Il est légitime que la télévision privée soit tenue à respecter un code déontologique qui fixe les limites aux représentations mettant en question l'exploitation et la dignité humaine, ainsi que la neutralité politique de ses émissions d'information ou de débat, qui sont régulièrement mis en avant dans leurs cahiers des charges pour l’obtention du faisceau hertzien. Toutefois il semble prévisible, étant donné la dépendance totale de ses revenus aux ventes publicitaires, que la majorité de ses émissions visent une massification des audiences et une rentabilisation des investissements de production. Il est à noter que la loi du 5 mars 2009, en même temps qu'il interdit à la télévision publique de recourir à la publicité, augmente les durées de diffusion publicitaire de la télévision privée. Il met la télévision publique sous la botte de 'L'Etat actionnaire' (pouvoir de nommer le président de France Télévisions et de toutes les sociétés émettrices).

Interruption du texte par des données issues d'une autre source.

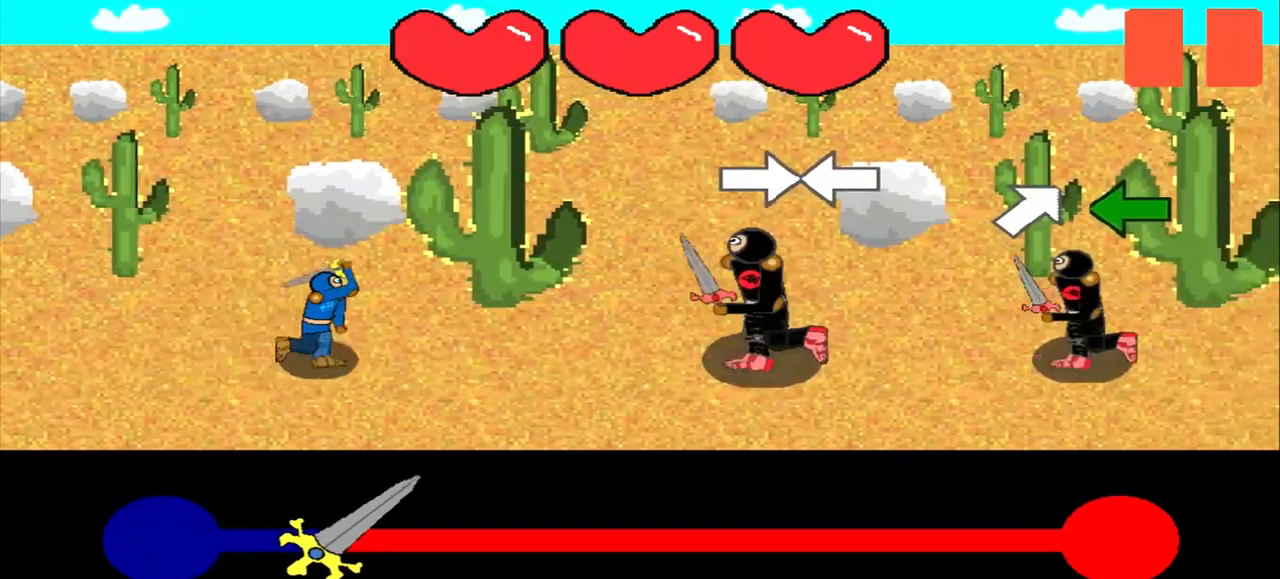
{"buttons": [], "left_stick": "center", "events": [[292, "left_stick", "left"], [458, "left_stick", "center"]]}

Mais ni dans cette loi, ni dans le rapport parlementaire de M. Copé qui l'a inspiré, il n'est question de la mission précise de la télévision publique.

Or redéfinir la mission de la télévision publique est une priorité. Il est tout à fait inacceptable que l'argent public serve à financer des sociétés qui produisent de mauvais clones de la programmation privée. Il est tout à fait inacceptable que l'argent public renforce la spectacularisation de la société et du pouvoir, voire l'aliénation des spectateurs. La télévision publique doit avoir comme objectif de rompre avec la société du spectacle et de la marchandisation..

Il est temps de proposer un profond remaniement de ses buts et missions: La télévision publique doit se fixer comme mission trois objectifs fondamentaux :

- étendre et approfondir la connaissance et la reconnaissance des droits humains et des luttes pour la dignité humaine,

- améliorer la connaissance du monde, des sciences et les sociétés humaines,

- participer à la diversité de la création artistique.

La télévision publique doit renouer avec les ambitions pédagogiques et culturelles de ses créateurs et pionniers.


3) Trois missions, trois chaînes, seulement !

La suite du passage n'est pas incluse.